Bistrot Philo. 6a Puntata. " L'ambivalenza dell'amore materno". La risposta di U.Galimberti

Tutti sappiamo che l’amore materno non è mai solo amore. Ogni madre è attraversata dall’amore per il figlio, ma anche dal rifiuto del figlio. Talvolta il rifiuto ha il sopravvento sull’amore, e allora siamo a quei casi di infanticidio, il cui ritmo inquietante più non ci consente di relegare queste tragedie nella casistica psichiatrica e qui liquidarle nel perfetto stile della rimozione.
Nella donna, infatti, molto più marcatamente che nel maschio, si dibattono due soggettività antitetiche, perché una vive a spese dell’altra. Una soggettività che dice “io” e una soggettività che fa sentire la donna “depositaria della specie”.
Il conflitto tra queste due soggettività è alla base dell’amore materno, ma anche dell’odio materno, perché il figlio, ogni figlio, vive e si nutre del sacrificio della madre: sacrificio del suo tempo, del suo corpo, del suo spazio, del suo sonno, delle sue relazioni, del suo lavoro, della sua carriera, dei suoi affetti e anche amori, altri dall’amore per il figlio. Se poi il figlio è figlio dell’illegalità, del tradimento, della povertà, della paura, della sprovvedutezza, allora non solo il conflitto tra le due soggettività, ma anche l’impossibilità di prefigurare un futuro per il figlio scava nell’inconscio della madre quel che non vuol vedere e constatare ogni giorno: che il proprio figlio è troppo distante, troppo dissimile, dal proprio sogno o dal proprio desiderio. E’ aquesto punto che l’ambivalenza amore-odio, comune a tutte le madri, si potenzia e chiede una soluzione.

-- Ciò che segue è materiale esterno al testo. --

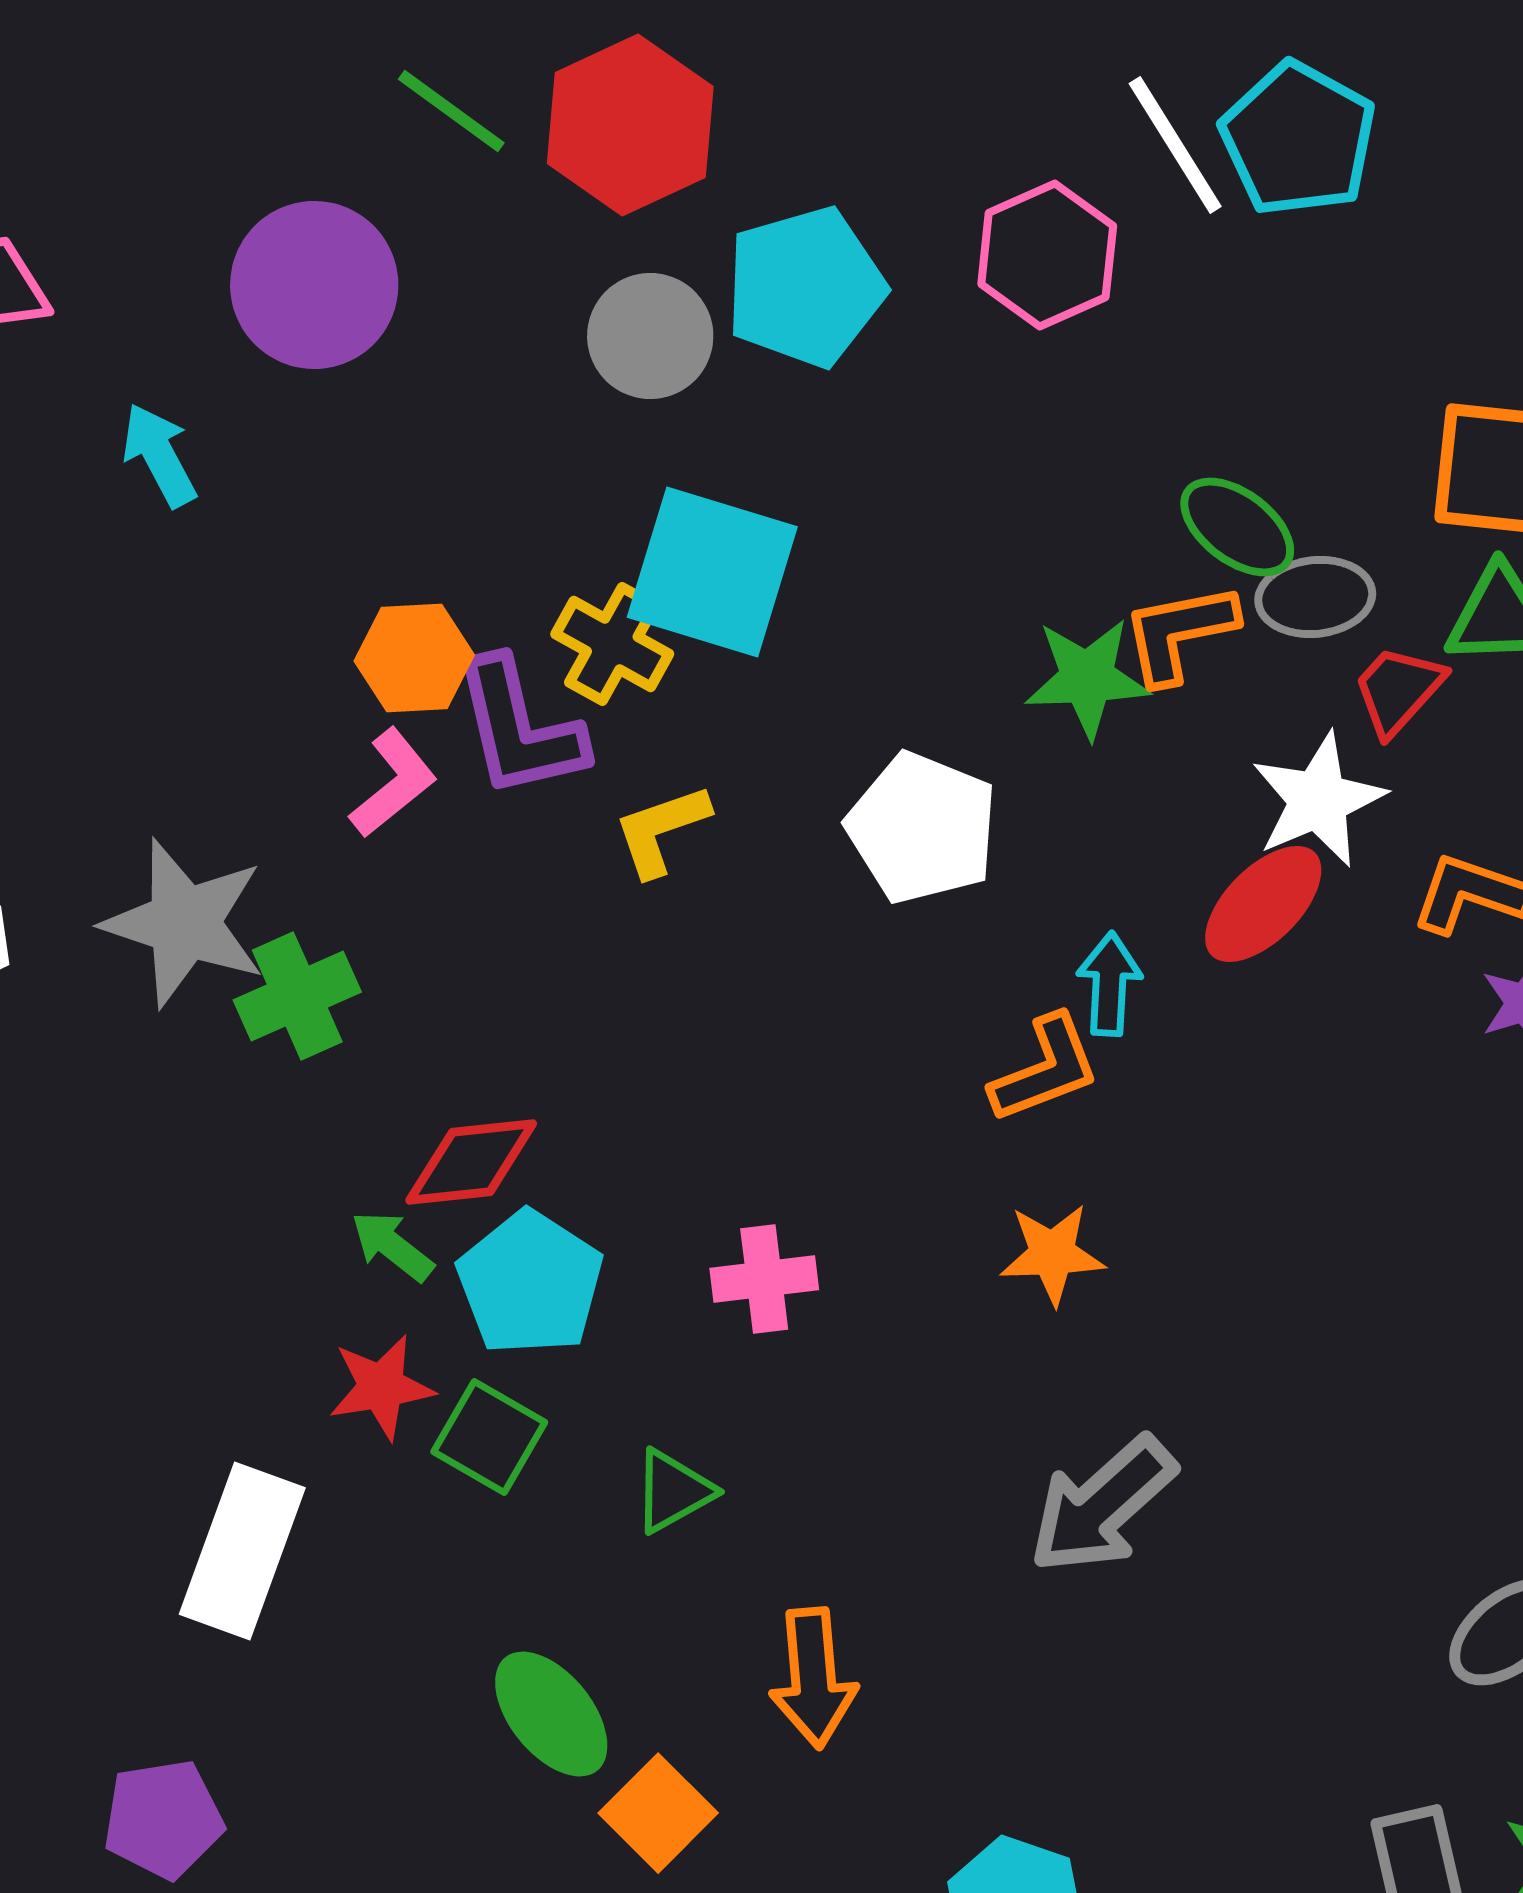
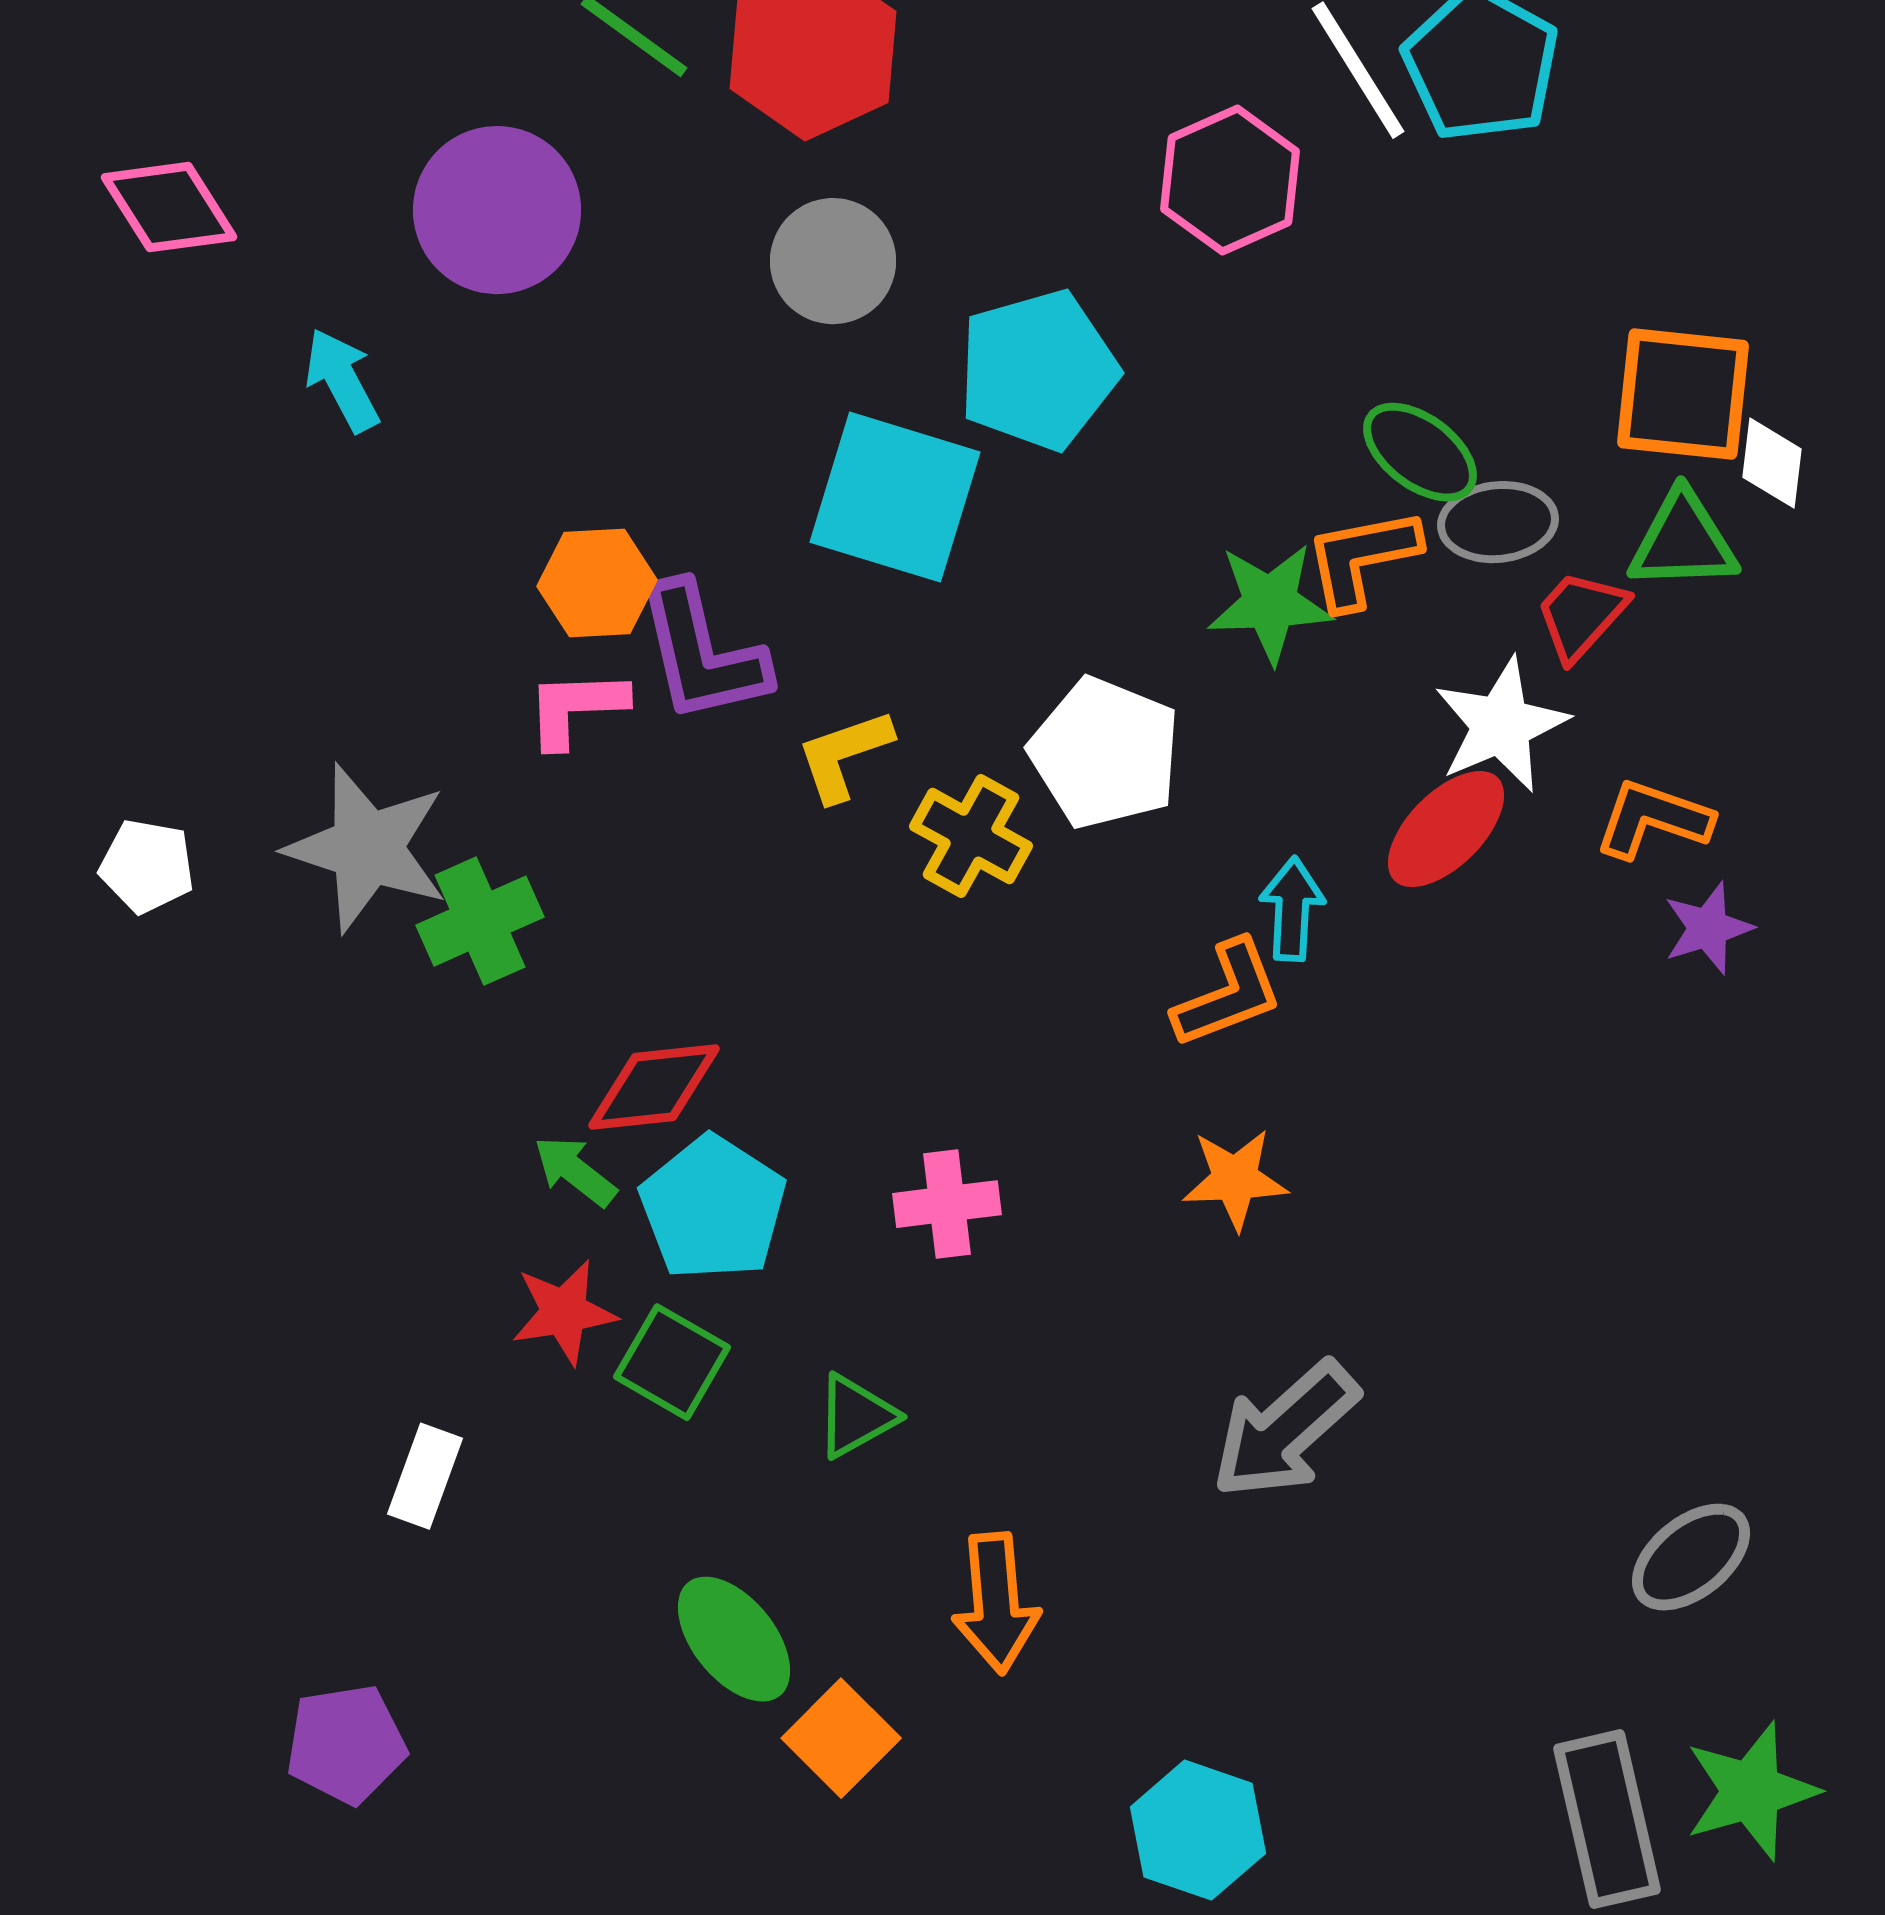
cyan pentagon: (805, 287) -> (1038, 370), moved
yellow cross: (612, 644) -> (971, 836), moved
pink L-shape: (393, 783) -> (576, 708), turned -143
white rectangle: (242, 1551) -> (425, 1476), size x0.6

Con questo non intendiamo giustificare il gesto infanticida, ma invitare ad accudire le madri perché, per talune di loro, forse è troppa la metamorfosi del loro corpo, la rapina del loro tempo, l’occupazione del loro spazio fisico ed esteriore, interiore e profondo. E quando l’anima è vuota e nessuna carezza rassicura il sentimento, lo consolida e lo fortifica, il terribile è alle porte, non come atto inconsulto, ma come svuotamento di quelle risorse che fanno argine all’amore separandolo dall’odio, allo sguardo sereno che tiene lontano il gesto truce.
La natura contamina questi estremi, e la madre, che genera e cresce nell’isolamento e nella solitudine, conosce quanto è fragile il limite. Non sa più cosa accade dentro di lei, e le sue azioni si compiono senza di lei. Per questo, natura vuole che a generare si sia in due, non solo al momento del concepimento e del parto, ma soprattutto nel momento dell’accudimento e della cura. Dove a essere accudita, prima del figlio che segue la sua cadenza biologica, è la madre, che ha messo a disposizione prima il suo corpo, poi il suo tempo, poi il suo spazio esteriore ed interiore, infine l’ambivalenza delle sue emozioni, che camminano sempre sfiorando quel confine sottile che separa e a un tempo congiunge la vita e la morte, perché così vuole la natura nel suo aspetto materno e crudele.
Un invito ai padri: tutelare la maternità nella sua inconscia e sempre rimossa misconosciuta crudeltà. Questa tutela ha un solo nome: “accadimento”, per sottrarre le madri a quella luce nera e così poco rassicurante che fa la sua comparsa nell’abisso della solitudine.